Ce qui me fait peur, c’est que le Covid-19 nous impose une distanciation sociale, salvatrice pour le moment.
Cette distanciation indispensable va-t-elle rester comme un marqueur important dans notre management, dans nos organisations ?
Ainsi, ce qui me fait peur, c’est de voir pointer avec encore plus de force les demandes d’accompagnements individuels à la place des accompagnements collectifs.
Ce qui me fait peur, c’est que nous allons peut-être devoir remplacer l’apprentissage collectif par un apprentissage isolé, en ligne.
Ce qui me fait peur, c’est de devoir accompagner des managers pour leur apprendre à manager leur équipe tout en restant seul derrière leur ordinateur. Et ce qui me fait peur, c’est que le préventeur qui demandera cela pensera que l’approche puisse être du même niveau d’efficacité que des exercices en groupe, que des mises en situation.
Alors, bien entendu, ces outils existent mais j’ai peur que la relation entre les collaborateurs, entre les managers et leur équipe ne s’amenuise.
J’ai peur que l’on puisse penser qu’une journée sécurité en ligne soit aussi nourrissante qu’une journée sécurité ensemble.

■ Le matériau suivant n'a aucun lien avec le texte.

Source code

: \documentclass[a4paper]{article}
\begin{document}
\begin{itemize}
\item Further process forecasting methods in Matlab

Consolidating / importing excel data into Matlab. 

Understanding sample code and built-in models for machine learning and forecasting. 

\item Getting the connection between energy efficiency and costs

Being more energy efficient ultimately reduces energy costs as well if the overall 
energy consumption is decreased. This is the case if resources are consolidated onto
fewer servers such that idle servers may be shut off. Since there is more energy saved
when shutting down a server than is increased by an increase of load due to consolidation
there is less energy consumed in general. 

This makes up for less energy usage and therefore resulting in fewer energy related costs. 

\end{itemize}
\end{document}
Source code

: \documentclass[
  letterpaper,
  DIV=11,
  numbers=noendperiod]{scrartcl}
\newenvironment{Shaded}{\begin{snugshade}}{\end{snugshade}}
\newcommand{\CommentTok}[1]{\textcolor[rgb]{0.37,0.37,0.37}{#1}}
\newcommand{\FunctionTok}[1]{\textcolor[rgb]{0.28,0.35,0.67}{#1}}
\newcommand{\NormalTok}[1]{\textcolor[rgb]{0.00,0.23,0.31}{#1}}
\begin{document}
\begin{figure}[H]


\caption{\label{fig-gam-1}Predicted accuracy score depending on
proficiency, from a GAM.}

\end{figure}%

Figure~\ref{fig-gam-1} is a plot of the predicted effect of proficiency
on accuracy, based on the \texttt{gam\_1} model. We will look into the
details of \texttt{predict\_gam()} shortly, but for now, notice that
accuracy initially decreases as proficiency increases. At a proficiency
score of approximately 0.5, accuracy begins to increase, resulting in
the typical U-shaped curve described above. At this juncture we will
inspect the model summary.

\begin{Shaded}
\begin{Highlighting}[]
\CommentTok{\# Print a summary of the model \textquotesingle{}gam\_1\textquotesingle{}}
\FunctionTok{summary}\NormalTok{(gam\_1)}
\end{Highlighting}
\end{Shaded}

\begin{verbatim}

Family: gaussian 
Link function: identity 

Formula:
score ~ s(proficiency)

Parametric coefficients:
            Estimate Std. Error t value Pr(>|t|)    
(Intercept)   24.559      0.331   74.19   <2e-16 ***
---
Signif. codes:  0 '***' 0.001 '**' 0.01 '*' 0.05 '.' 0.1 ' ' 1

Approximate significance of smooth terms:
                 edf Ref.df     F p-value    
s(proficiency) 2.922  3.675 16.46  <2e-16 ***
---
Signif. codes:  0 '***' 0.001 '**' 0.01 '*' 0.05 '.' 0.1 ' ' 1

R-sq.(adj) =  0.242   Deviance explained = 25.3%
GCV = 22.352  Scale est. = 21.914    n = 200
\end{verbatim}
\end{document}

J’ai peur que l’on puisse penser qu’une formation en e-learning apporte autant de cohésion qu’une journée entre managers.
J’ai peur que l’on puisse penser que les contenus des formations soient plus important que le ressenti, l’énergie, l’ambiance d’une journée de formation en groupe.
J’ai peur que le Covid-19 ne soit une mauvaise graine qui nous pousse à distancer nos relations aux autres, à son équipe.
Cependant, nous allons continuer ensemble avec ces nouvelles données, ces nouvelles contraintes, adapter l’organisation du travail et donc le système de management.
Notre défi reste le même : faire aimer la prévention pour que son application soit la plus naturelle possible.
Dans ce domaine, la relation humaine sera, à mon avis, toujours un fondement. L’entraide entre managers de tous niveaux et entre le manager et son équipe reste un pilier essentiel.
Le Covid-19 rebat les cartes mais les hommes qui avancent pas-à-pas sont les mêmes. Il s’agit de trouver les moyens de les sensibiliser, d’avoir de l’impact, pour leur permettre, chaque jour, d’intégrer des évolutions.
Pour réussir cela, je n’ai pas de doute sur notre énergie et notre créativité. Bien sûr, nous intégrerons toujours plus de numérique autour des formations, des journées sécurité, des ateliers, des sensibilisations, mais j’espère que la relation humaine restera fortement présente.
Nous avons une remise en question brutale qui nous est imposée.
A nous, ensemble, de trouver les réponses pour développer toujours plus de prévention.